Render the entries as a numbered list, beginning at the start of the entries and continuing through the line containing "1414, 1122, 1454]", with both ends included and blank lines omitted. Leave the pictures out of the answer.

**DATASET EXTRACT**
--*--

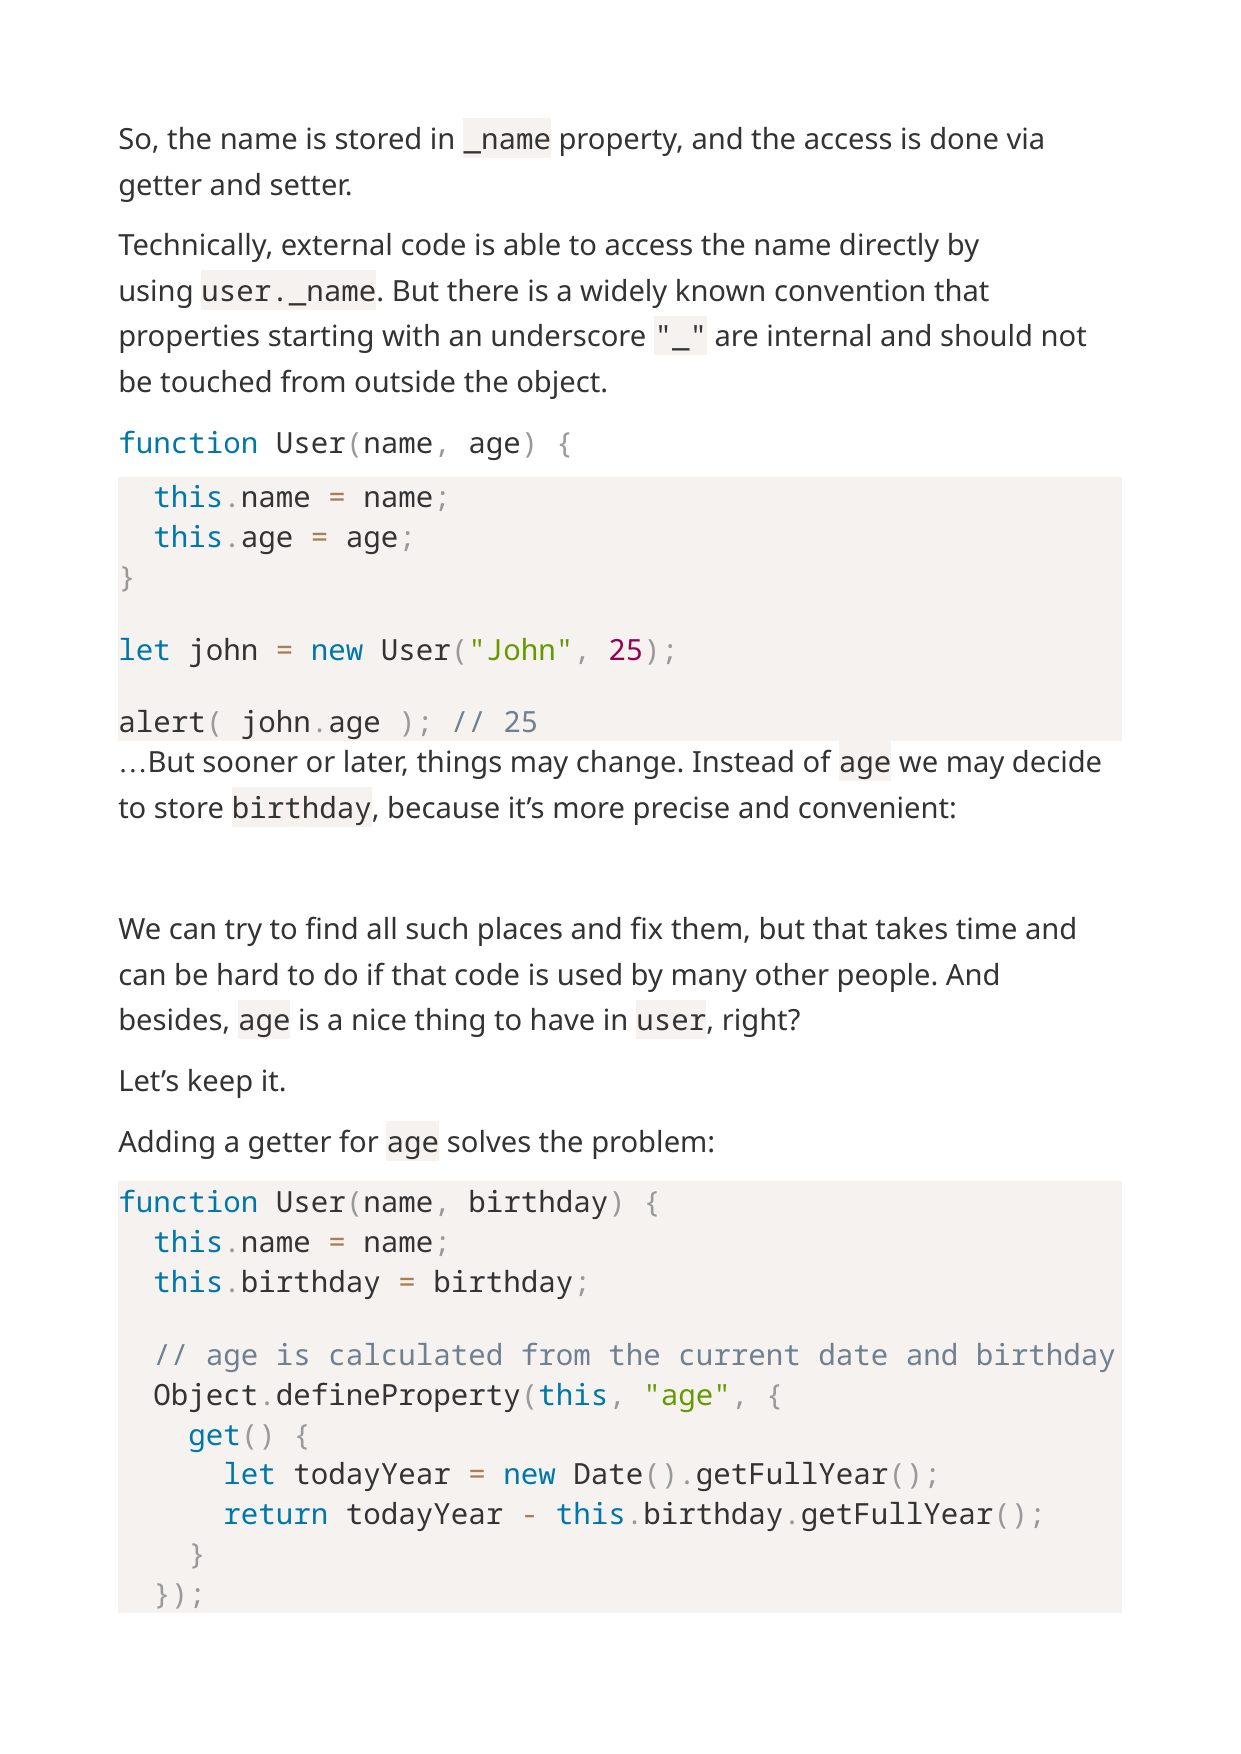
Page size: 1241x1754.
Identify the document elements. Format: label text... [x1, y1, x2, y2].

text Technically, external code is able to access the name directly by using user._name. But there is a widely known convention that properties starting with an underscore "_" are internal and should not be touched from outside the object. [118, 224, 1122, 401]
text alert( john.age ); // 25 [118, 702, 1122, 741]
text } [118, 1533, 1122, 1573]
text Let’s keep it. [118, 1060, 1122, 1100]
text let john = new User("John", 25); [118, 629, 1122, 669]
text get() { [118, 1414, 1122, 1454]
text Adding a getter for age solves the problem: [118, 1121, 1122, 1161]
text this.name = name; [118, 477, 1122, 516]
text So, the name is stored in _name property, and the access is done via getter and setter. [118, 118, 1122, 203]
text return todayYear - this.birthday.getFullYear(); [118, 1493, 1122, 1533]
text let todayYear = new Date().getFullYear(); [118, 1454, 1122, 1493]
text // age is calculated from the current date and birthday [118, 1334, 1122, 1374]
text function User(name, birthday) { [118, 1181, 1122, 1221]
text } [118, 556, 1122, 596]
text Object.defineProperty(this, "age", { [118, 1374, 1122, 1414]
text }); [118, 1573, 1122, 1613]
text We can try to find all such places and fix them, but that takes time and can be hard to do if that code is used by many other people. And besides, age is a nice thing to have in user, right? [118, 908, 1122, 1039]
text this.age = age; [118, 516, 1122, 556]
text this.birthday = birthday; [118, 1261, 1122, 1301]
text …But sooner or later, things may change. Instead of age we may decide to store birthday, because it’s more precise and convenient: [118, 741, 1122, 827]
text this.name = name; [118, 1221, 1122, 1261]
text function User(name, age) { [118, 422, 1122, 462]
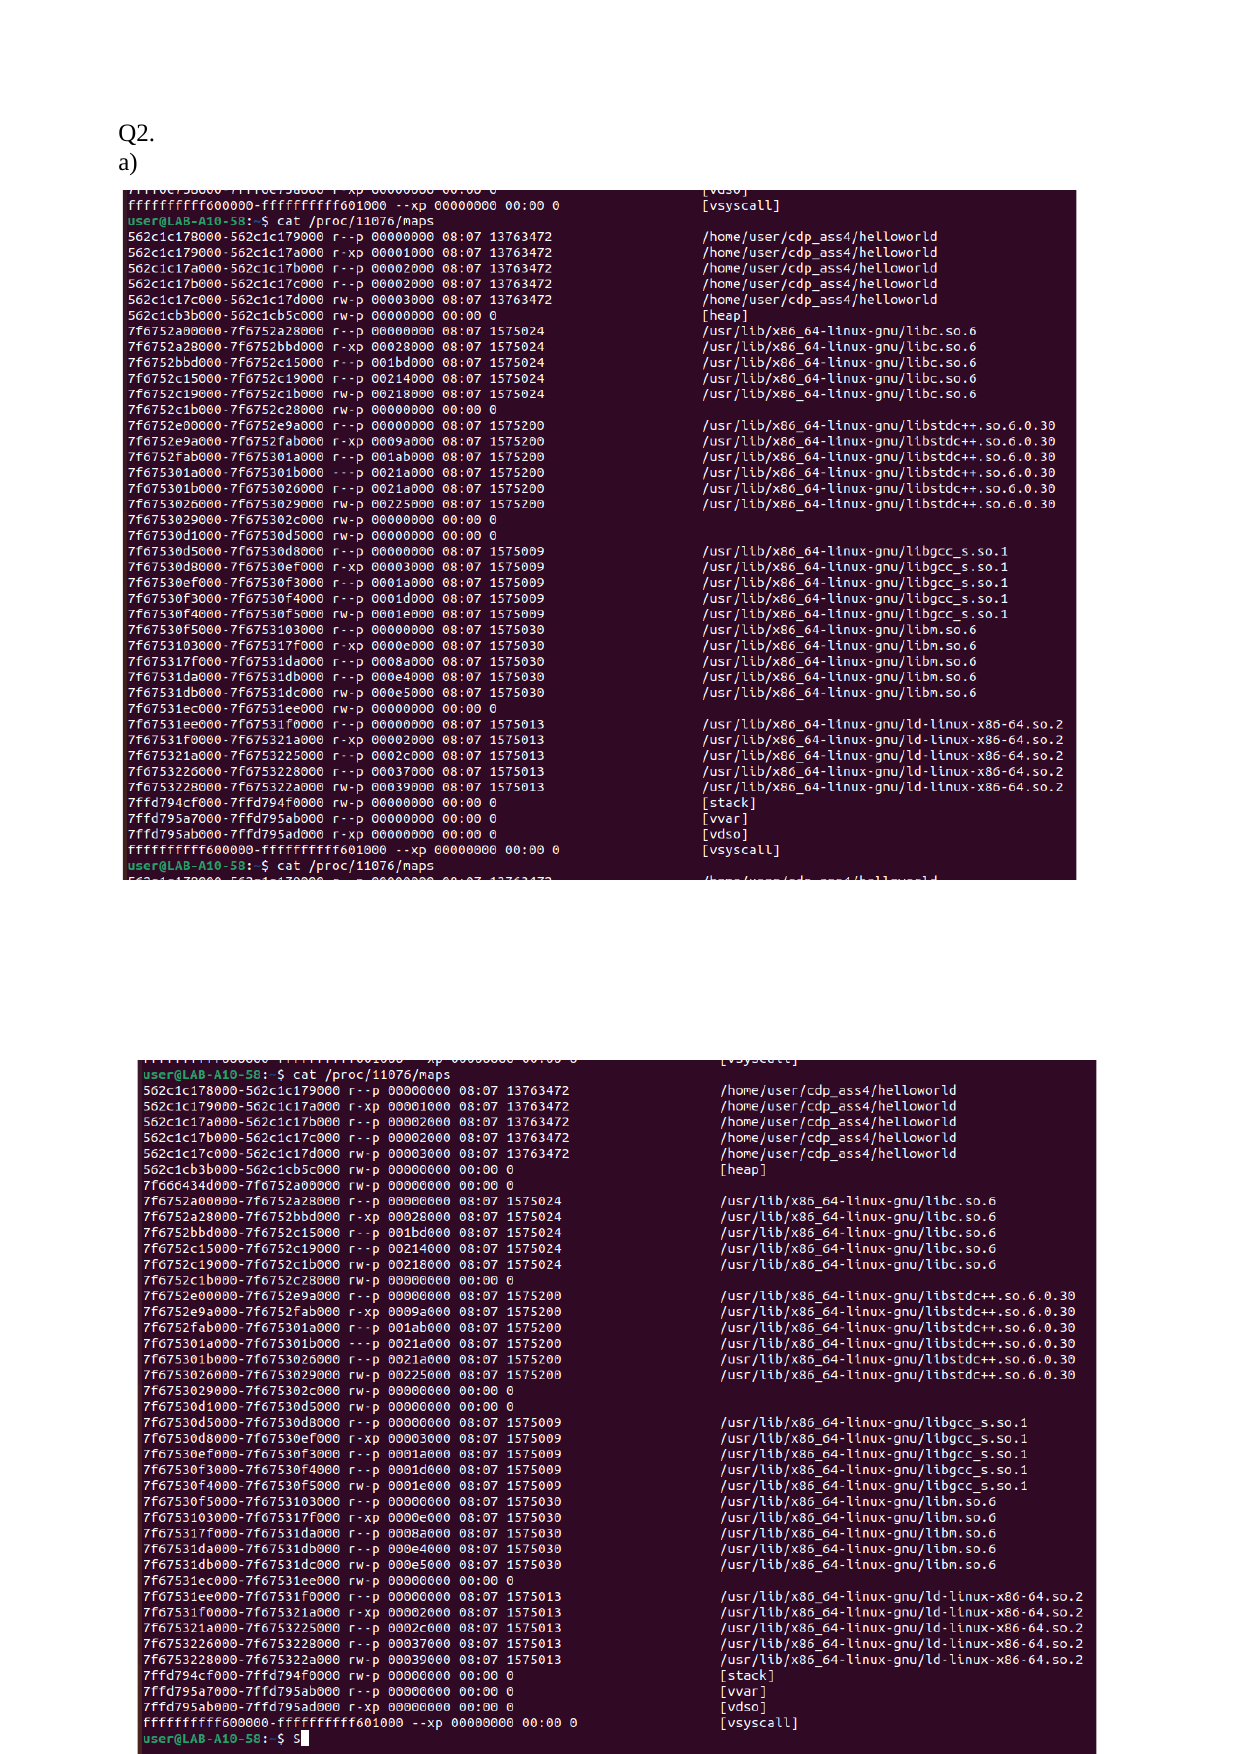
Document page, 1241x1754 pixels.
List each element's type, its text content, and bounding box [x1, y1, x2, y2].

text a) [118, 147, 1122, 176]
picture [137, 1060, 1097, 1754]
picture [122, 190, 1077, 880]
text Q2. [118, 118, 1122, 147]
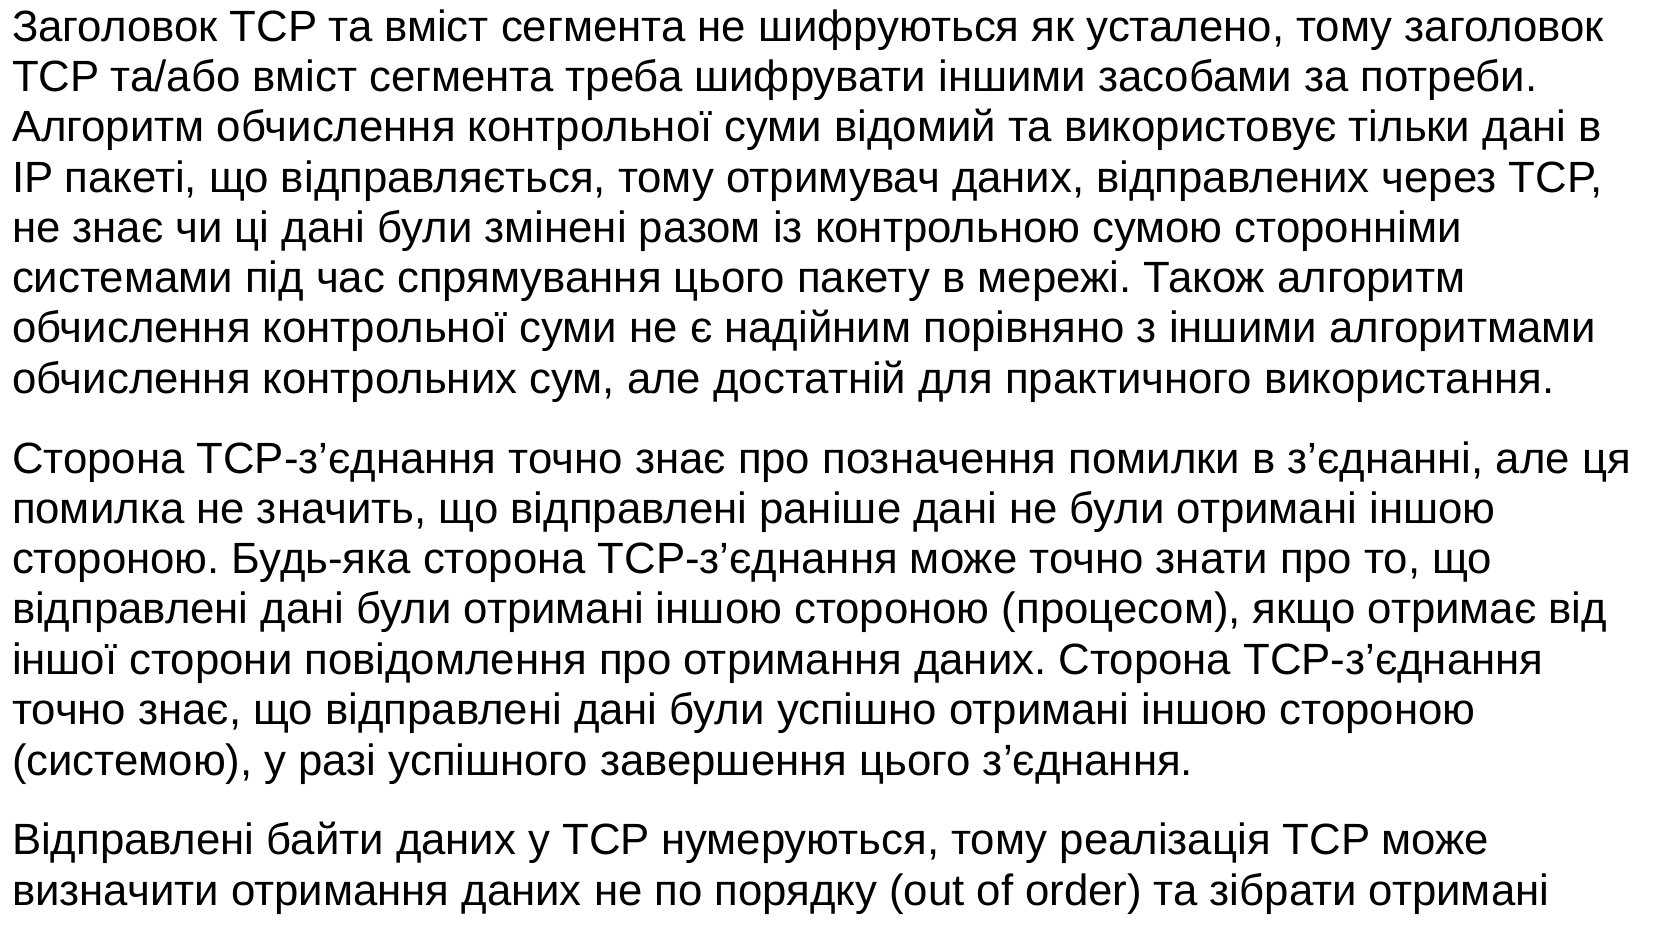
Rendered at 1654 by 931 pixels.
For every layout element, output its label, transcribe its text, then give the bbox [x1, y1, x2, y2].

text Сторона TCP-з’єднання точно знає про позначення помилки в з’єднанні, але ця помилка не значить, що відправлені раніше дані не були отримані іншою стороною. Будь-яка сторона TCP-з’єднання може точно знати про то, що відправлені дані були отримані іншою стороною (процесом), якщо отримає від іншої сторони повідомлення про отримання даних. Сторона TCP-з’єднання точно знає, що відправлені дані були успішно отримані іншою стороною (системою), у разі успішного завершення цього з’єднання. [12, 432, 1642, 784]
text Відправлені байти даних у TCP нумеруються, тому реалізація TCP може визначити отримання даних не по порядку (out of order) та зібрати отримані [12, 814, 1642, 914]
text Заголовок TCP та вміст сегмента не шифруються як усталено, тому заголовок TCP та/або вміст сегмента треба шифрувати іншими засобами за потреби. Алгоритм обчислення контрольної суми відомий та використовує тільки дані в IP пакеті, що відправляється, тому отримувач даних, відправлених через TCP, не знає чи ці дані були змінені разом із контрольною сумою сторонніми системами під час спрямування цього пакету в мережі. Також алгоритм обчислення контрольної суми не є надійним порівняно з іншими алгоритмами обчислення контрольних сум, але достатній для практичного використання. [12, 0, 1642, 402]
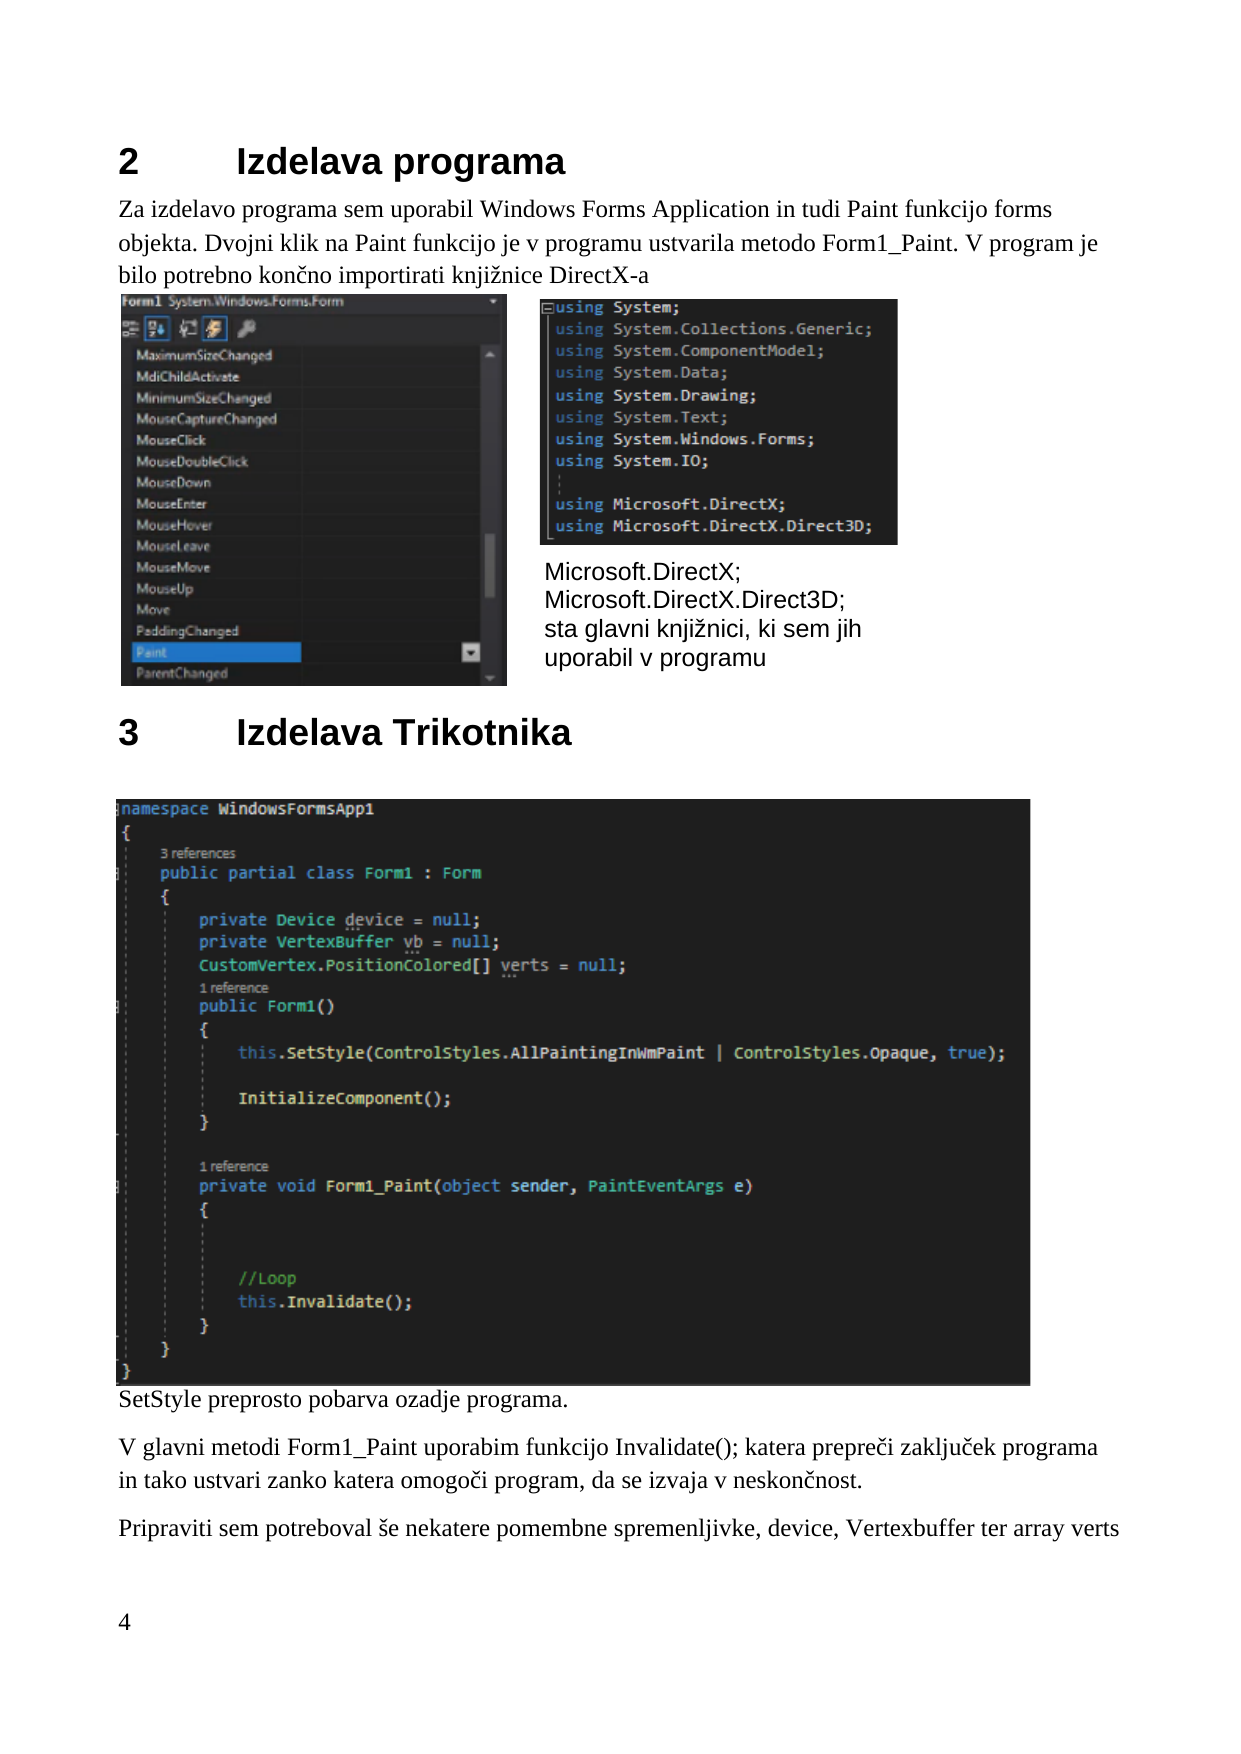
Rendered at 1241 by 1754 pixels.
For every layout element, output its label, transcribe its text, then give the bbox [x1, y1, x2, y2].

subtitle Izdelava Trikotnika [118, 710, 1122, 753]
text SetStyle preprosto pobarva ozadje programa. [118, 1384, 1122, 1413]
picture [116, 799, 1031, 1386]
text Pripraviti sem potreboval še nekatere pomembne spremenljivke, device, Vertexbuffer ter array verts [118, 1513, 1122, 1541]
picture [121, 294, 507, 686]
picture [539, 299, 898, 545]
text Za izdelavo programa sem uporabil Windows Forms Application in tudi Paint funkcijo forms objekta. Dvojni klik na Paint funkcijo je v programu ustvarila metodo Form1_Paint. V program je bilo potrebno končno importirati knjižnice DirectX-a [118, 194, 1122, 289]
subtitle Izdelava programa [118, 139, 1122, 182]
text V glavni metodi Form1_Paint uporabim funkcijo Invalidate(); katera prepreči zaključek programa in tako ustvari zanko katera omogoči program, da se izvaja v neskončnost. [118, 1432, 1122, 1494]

--*--

**EXERCISE RESULT**
1. Page size: 1241x1754.
2. Identify the document elements. Format: label text... [x1, y1, x2, y2].
3. text Technically, external code is able to access the name directly by using user._name. But there is a widely known convention that properties starting with an underscore "_" are internal and should not be touched from outside the object. [118, 224, 1122, 401]
4. text alert( john.age ); // 25 [118, 702, 1122, 741]
5. text } [118, 1533, 1122, 1573]
6. text Let’s keep it. [118, 1060, 1122, 1100]
7. text let john = new User("John", 25); [118, 629, 1122, 669]
8. text get() { [118, 1414, 1122, 1454]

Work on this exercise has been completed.